How could this kind young woman know what her questions were releasing into our innocent chat?  Those wounds resurface each time I walk past the portrait of my great grandmother that hangs in my hallway, even today, at a time when her photo is tucked into my wallet along with the credit cards, appointment slips, spare change.  She's with me almost every moment of my day ... .

Yet I understand the constraints the woman on the other end of the line is under.  That each of us are under even in today's world when the power to reach into the void and wrest that history from its moorings -- in order to find the reconciliation and atonement that we must someday confront if America is to ever move beyond its cruel past.
My great aunts, Leontine's daughters - the 1st generation out of slavery

How do we grow past the inclination to try to recapture and reclaim the real history through Disney-tization -- myths that belie the truths that we must face bravely into in order to rise above?

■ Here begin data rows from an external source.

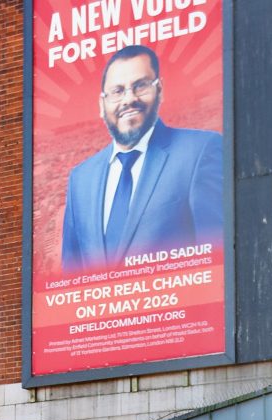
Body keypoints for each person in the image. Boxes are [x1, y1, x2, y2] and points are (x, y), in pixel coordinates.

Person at [60, 44, 223, 271]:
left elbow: (216, 259)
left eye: (140, 85)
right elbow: (71, 276)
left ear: (160, 90)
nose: (129, 99)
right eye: (117, 91)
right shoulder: (80, 179)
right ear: (102, 104)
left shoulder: (199, 152)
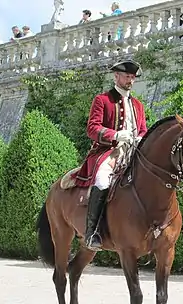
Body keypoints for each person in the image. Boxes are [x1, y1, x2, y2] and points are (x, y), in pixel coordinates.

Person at [73, 60, 148, 251]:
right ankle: (92, 232)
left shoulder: (138, 105)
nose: (130, 81)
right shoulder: (102, 100)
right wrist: (114, 135)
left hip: (133, 152)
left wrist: (141, 138)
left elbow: (142, 130)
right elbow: (92, 128)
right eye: (127, 77)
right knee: (102, 180)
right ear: (116, 76)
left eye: (132, 77)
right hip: (110, 151)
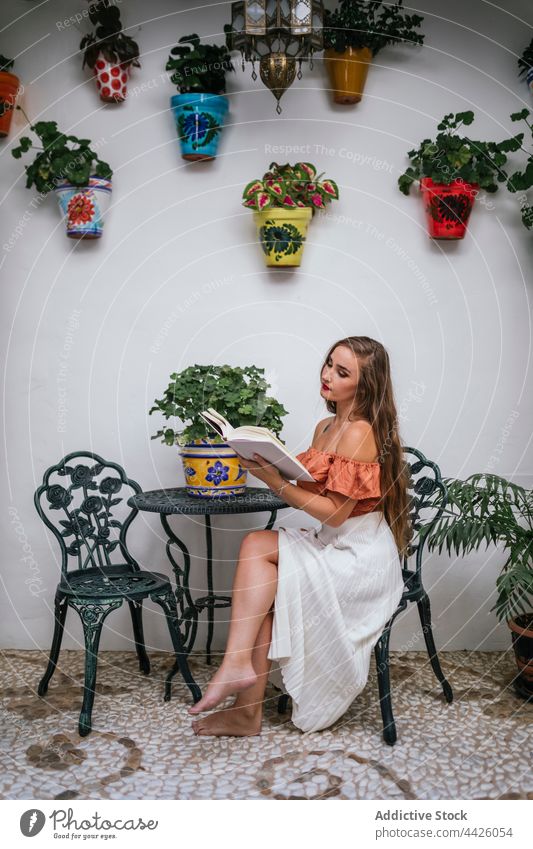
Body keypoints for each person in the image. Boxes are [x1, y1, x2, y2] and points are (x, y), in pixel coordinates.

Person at [189, 336, 411, 737]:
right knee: (260, 566)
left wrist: (274, 482)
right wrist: (262, 460)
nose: (327, 375)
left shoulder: (361, 432)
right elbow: (314, 490)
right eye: (329, 364)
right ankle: (243, 703)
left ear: (365, 385)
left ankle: (238, 679)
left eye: (342, 372)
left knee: (259, 553)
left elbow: (335, 511)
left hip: (360, 559)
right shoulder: (325, 426)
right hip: (331, 542)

The interviews scheduled for tomorrow in San Francisco with Creole host Arthel Neville of Fox News, and Monday's appearance on the Hallmark Channel can't possibly put a dent in the vast ocean of misconceptions we've held for centuries now.  Far more is needed in order for the social change I've given most of my life in search of -- and that I'll continue to strive toward til' life comes to an end.  I'll simply have to hope that a few segments of my inexplicably long life has contributed to one more piece of the sometimes seemingly futile attempts at forming our "more perfect Union."

Perhaps my book will add a few steps in that direction, but it's a modest memoir not intended to do much more than to tell what it has meant to have lived a life as me.

I will temporarily bury the anguish, and continue to address "the World" in ways not too disturbing, in order to continue to fulfill the vision and dreams of our young nation and, over time, I just may find myself among an enlightened citizenry finally ready to engage in meaningful exchanges that are worthy of the many who've spent their relatively ordinary lives, as I did, trying desperately hard to get it right.